In recent times, the term “Foodscaping” has been used to describe planting non-traditional plants in a landscape or front yard. While this may seem like a good use of wasted land, in many cities this technique is against community policy.

But what is a gardener to do if they want to “Foodscape” their front lawn. Well, below are a few subtle situations that will allow you to “farm” your front yard without violating city code.

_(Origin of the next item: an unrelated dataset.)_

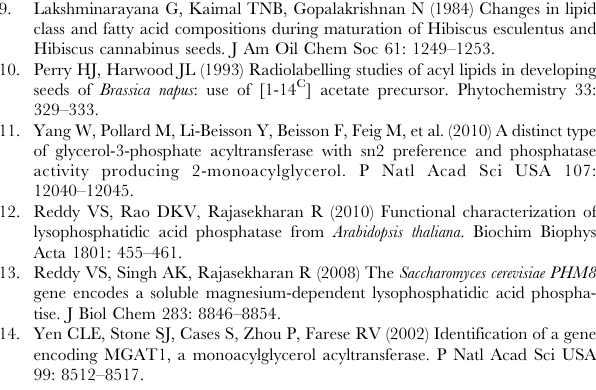
Figure S2 Nile Blue lipid staining of N.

• Container Farming is a colorful and functional way of “Foodscaping” your front yard. Utilizing this technique only requires one to plant a container garden with edible plants. Good combinations include nasturtiums and lettuce, tomatoes and basil, lettuce and organic pansies, and herbs with any type of annual flowers. To create a finished looked, use similar styled pots and plant one common plant in each container.

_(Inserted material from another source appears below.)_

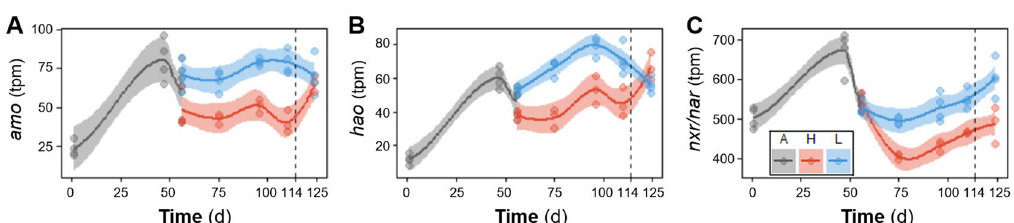
Figure 4. Temporal dynamics of nitrification genes amo ( A ), hao ( B ) and nxr (together with nitrate reductase genes, nar ) ( C ), measured as relative abundances of transcripts per million (tpm) from assembled metagenomics data. Each point represents a different reactor on a given day. Phases: A, acclimation (n = 4); L, low F:M–C:N (n = 4); H, high F:M–C:N (n = 3). Vertical dashed line indicates the shift from high to low F:M–C:N. Lines refer to polynomial regression fitting, while shaded areas represent 95% confidence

• Landscape Farming is a technique by which you plant right into your landscape. This practice can be a little more challenging but can still be done in a stylish way. The first thing to note is you do not want to use any type of trellis material that looks like it came out of the vegetable garden or in other words no tomato cages. Next, the goal is to mingle in the vegetable plants in a subtle way. A determinate tomato plant scattered here and there throughout the landscape will look wonderful. The colored balls will add an unexpected splash of color and texture to the landscape. The best part of using determinate tomatoes is not only the fact that they do not need to be trellised but that they fruit once and then they are done.

In doing so, once they fruit they can be removed. Another method to try is to mingle lettuce with annuals in the landscaping. Utilizing this technique can not only add that splash of vibrant color to a dark background but it can also enhance the bright colors of the annuals.

• Vertical Farming is one more practice that one can try when it comes to adding vegetable plants to ones landscape. Many beautiful hanging gardens have been created using all edible plants beyond herbs. This includes baskets planted with organic pansies, marigolds, nasturtiums, scented geraniums, vining spinach, peas, green beans and assorted greens. The trick to using this technique is not to plant it as an edible garden but instead as a floral masterpiece.
While “Foodscaping” can be frown down upon in many cities, there are stylish and functional ways of literally having your rose garden and salad too. Until we blog again, may the season greet you with a bounty regardless of what your “garden” may be.